I did forget to mention the memory model issues. Signals are always in system fine grain memory so can be system scope acq/rel from within a kernel. Coarse grain memory can't do system scope acq/rel from a kernel (any system scope acq/rel fence you write in a kernel is weakened to agent scope for coarse grain allocations). The only data you can acq/rel within a kernel is data that has been placed in a fine grain allocation.

This isn't to say that we shouldn't add signal wait APIs. Just that using them correctly requires being rather careful with a lot of low level details that most language layers abstract away.

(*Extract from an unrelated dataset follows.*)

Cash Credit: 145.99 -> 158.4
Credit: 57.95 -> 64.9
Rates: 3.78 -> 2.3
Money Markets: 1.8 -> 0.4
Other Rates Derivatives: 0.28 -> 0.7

skeelyamd avatar May 28 '19 22:05 skeelyamd

Thanks for your quick replies @skeelyamd, @b-sumner. I am currently working on a prototype for a stream processing engine (like Apache Flink). The goal is to place certain operators on the CPU while others on the GPU. In particular I want to use iGPUS (e.g., Raven) as accelerator for certain operations. Data items are passed between those operators via queues and I want to use signals for announcing new data. The advantage of signals would be that I do not have to explicitly schedule a kernel if new data is available, but launch the kernel once and let it wait for new data via signal. Since I focus on iGPUs, the memory regions accessed will always be fine grained. Further, I could assure that the GPU always waits for stores from the CPU and vice versa.

However, in an earlier version, I wrote the GPU operations directly in HSAIL (which provides a signal wait operation) and used the (closed source) finalizer to compile the code. This worked for Kaveri APUs, but since the finalizer was removed from the ROCm stack I tried to port my implementations to OpenCL using HSA extensions and built-ins. From this perspective, I thought it would be relatively easy to provide such an operation in the device libs.

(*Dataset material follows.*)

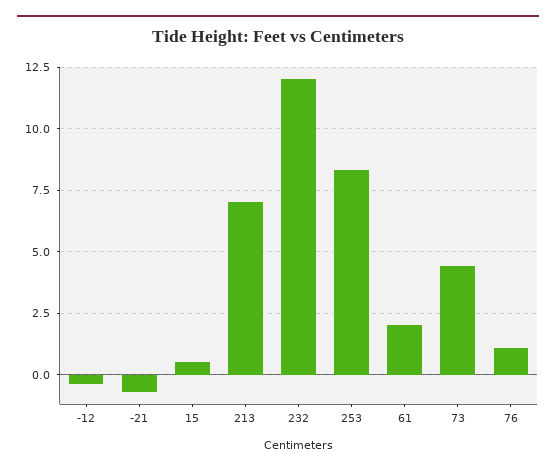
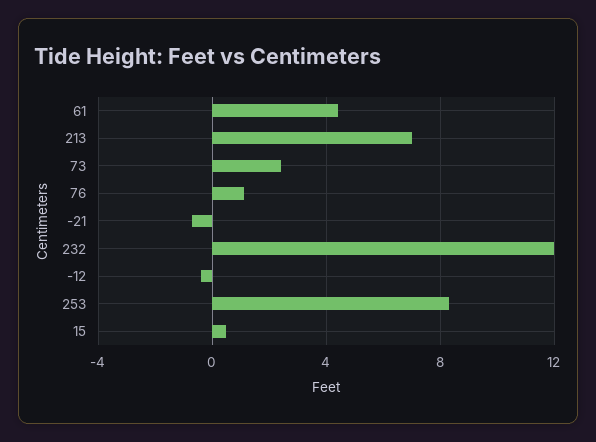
61: 2 -> 4.5
73: 4.5 -> 2.5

koerberm avatar May 29 '19 07:05 koerberm

If I understand correctly, after finishing the current batch of work, your kernel would

work-group-barrier
if ID == 0
    wait-for-signal
work-group-barrier

Is this correct?

For the time being, would you be OK with implementing your wait-for-signal as

while true
    value = __ockl_signal_load(sig, memorder);
    if value indicates ready
        break
    __builtin_amdgcn_s_sleep(1)

b-sumner avatar May 29 '19 19:05 b-sumner

Hi @b-sumner

this is fine by me for now. The results I achieve with this method look promising. However, it would be good to know if you plan to extend the signal support in the future. Are there any plans to bring this feature to the library?

koerberm avatar May 31 '19 12:05 koerberm

The priority for this is low currently and there are plenty of other things to do. The implementation itself appears relatively straightforward, but a thorough set of tests that give high confidence in proper operation in most circumstances is required.

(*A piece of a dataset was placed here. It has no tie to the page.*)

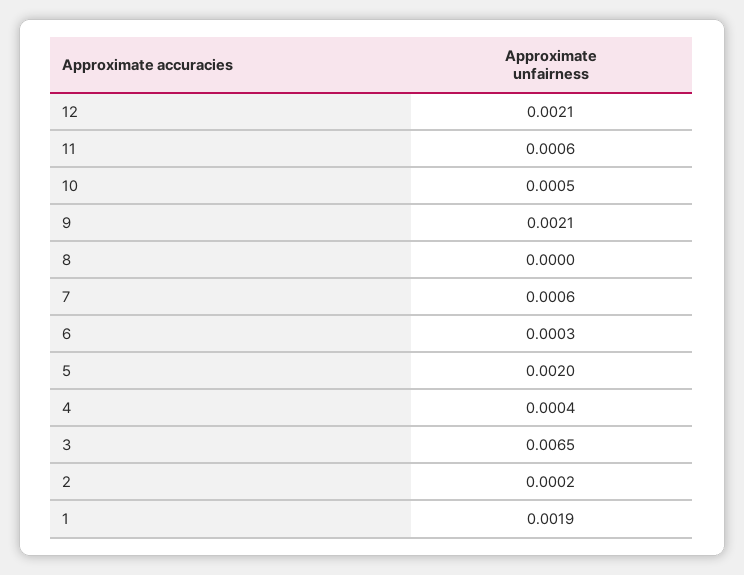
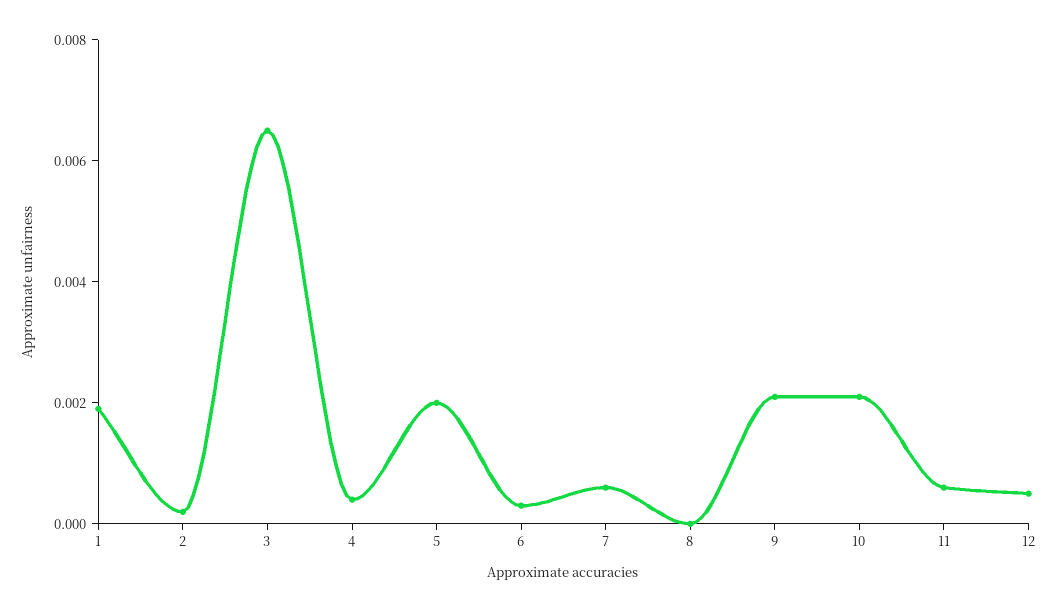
12: 0.0021 -> 0.0005
10: 0.0005 -> 0.002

b-sumner avatar May 31 '19 14:05 b-sumner

Follow-up question on this topic: how does one efficiently wait on a host-written signal from the device? Currently, a sleep-check loop causes such high GPU utilization that subsequent hsa_executable_freeze calls hang (at least on my gfx902 APU), even when sleeping at the longest sleep duration. Is it possible to listen for a host-initiated interrupt on the device? Or is there some other way to implement a more efficient wait loop?

jpsamaroo avatar Mar 16 '22 20:03 jpsamaroo

Are you sure it is hanging because of high load? Does it even see the signal the host is posting?

b-sumner avatar Mar 16 '22 21:03 b-sumner

@b-sumner yes, and it isn't just hsa_executable_freeze; the progress of kernels submitted (on the same queue) after the high-load kernel has started can basically just come to a halt. I've confirmed that the high-load task is reading the signals correctly (and reordering the high-load kernel to execute after the signals have already been written works fine), and that writing of signals work properly (they're just kernel completion signals anyway).

jpsamaroo avatar Mar 18 '22 14:03 jpsamaroo

There continue to be no plans to wait for HSA signals from device code. Given the age of this issue and the availability of workarounds, I will close this.